As tensões comerciais entre China e Estados Unidos ganharam novo contorno em maio de 2025 com o aumento vertiginoso nos custos de frete marítimo. A rota Xangai–costa oeste dos EUA, considerada uma das principais artérias do comércio global, registrou alta de mais de 300% nos preços de transporte por contêiner. A disparada é resultado direto da incerteza tarifária provocada pelas recentes medidas do governo norte-americano, aliada a um crescimento súbito na demanda por embarques de exportadores chineses.
O fenômeno reflete uma corrida das empresas para antecipar envios antes da entrada em vigor de novas tarifas retaliatórias, anunciadas pelo governo do presidente Donald Trump. A medida faz parte do pacote de revisão da política comercial com a China, que prevê aumentos escalonados de impostos sobre produtos industriais, eletrônicos e bens de consumo.
Empresas dos dois lados do Pacífico estão reavaliando estratégias logísticas e de estoque. Segundo dados da Shanghai Shipping Exchange, o custo para transporte de um contêiner de 40 pés ultrapassou US$ 5.200, contra uma média de US$ 1.200 em abril. As reservas de espaço nos navios estão próximas da saturação, e transportadoras reportam listas de espera para agendamento de novos embarques.
O cenário atual remete ao caos logístico observado durante a pandemia de Covid-19, quando cadeias de suprimentos foram severamente impactadas. Porém, desta vez, o principal fator de desequilíbrio é político. O temor de que a escalada tarifária atinja patamares inéditos tem impulsionado a formação de estoques antecipados, sobretudo no setor de eletroeletrônicos, vestuário e componentes automotivos.
De acordo com a consultoria Drewry, o movimento é particularmente visível em portos chineses como Ningbo, Shenzhen e Guangzhou, que registram aumento expressivo no volume de cargas aguardando embarque para os Estados Unidos. Ao mesmo tempo, portos norte-americanos como Long Beach e Los Angeles relatam gargalos no desembaraço aduaneiro, pressionados pela chegada simultânea de milhares de contêineres.
Especialistas afirmam que a continuidade deste cenário pode agravar os custos para o consumidor final americano. “Uma cadeia logística pressionada, somada a tarifas elevadas, gera inflação de produtos importados”, diz Andrew Kaplan, analista da Global Trade Insights. Ele ressalta que empresas pequenas, com menor poder de negociação, serão as mais afetadas.

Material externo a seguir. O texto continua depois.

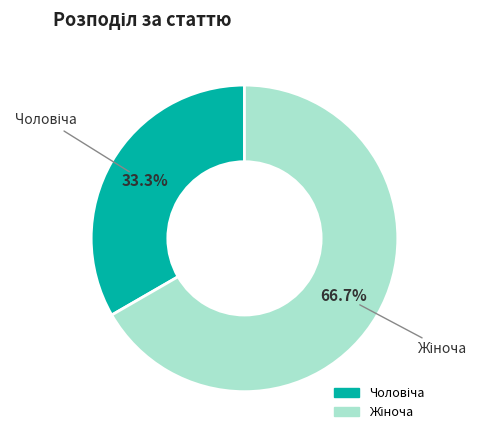

Is there any slice that represents more than half of the pie?

Yes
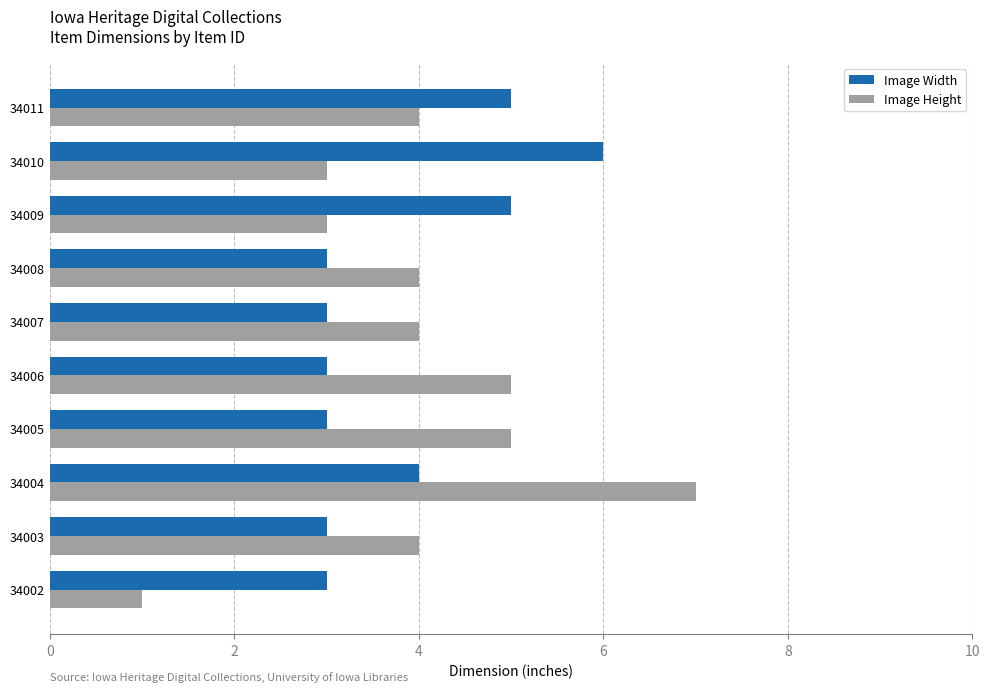

Where is Image Width nearest to the value 4?

34004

A instabilidade no frete marítimo também coloca em alerta operadores logísticos globais, que tentam adaptar seus fluxos para outras rotas menos congestionadas. Ainda assim, o eixo Ásia–Estados Unidos continua sendo essencial para o comércio global, e nenhuma alternativa atual é capaz de absorver a mesma demanda.
O governo chinês monitora o impacto dessas medidas na indústria de exportação, que representa cerca de 18% do PIB do país. Em resposta, Pequim adotou medidas de estímulo a empresas exportadoras e sinalizou com pacotes de financiamento logístico subsidiado, para mitigar os efeitos da alta dos custos de envio.
Nos bastidores, diplomatas de ambos os países ainda mantêm canais abertos de negociação. Contudo, a pressão eleitoral nos EUA, com a proximidade da campanha presidencial, tem levado Trump a adotar um discurso mais rígido com relação à China, alimentando a retórica protecionista e dificultando avanços rápidos nos entendimentos comerciais.
Por outro lado, a situação atual pode beneficiar outras nações exportadoras. Países como Vietnã, México, Índia e Indonésia vêm se posicionando como alternativas logísticas e industriais à China, atraindo empresas que buscam diversificar suas cadeias de produção para escapar da guerra comercial.
A médio prazo, o aumento dos custos de frete entre China e EUA poderá alterar a geografia do comércio internacional. Com tarifas elevadas e logística pressionada, o modelo de produção globalizada pode sofrer novas transformações, com regionalização e relocalização de fábricas mais próximas aos centros consumidores.
Para os exportadores chineses, no entanto, o desafio imediato é garantir que os produtos já encomendados cheguem aos destinos antes que novas taxas entrem em vigor. A expectativa do setor é que o atual pico de demanda se mantenha ao longo das próximas semanas, ao menos até que haja maior clareza sobre os próximos passos da política tarifária norte-americana.
Em um mundo onde o comércio internacional continua sendo o pilar das economias modernas, a guerra de tarifas entre duas das maiores potências do planeta ameaça reconfigurar as relações logísticas globais, com reflexos diretos no preço final dos produtos e no equilíbrio das balanças comerciais.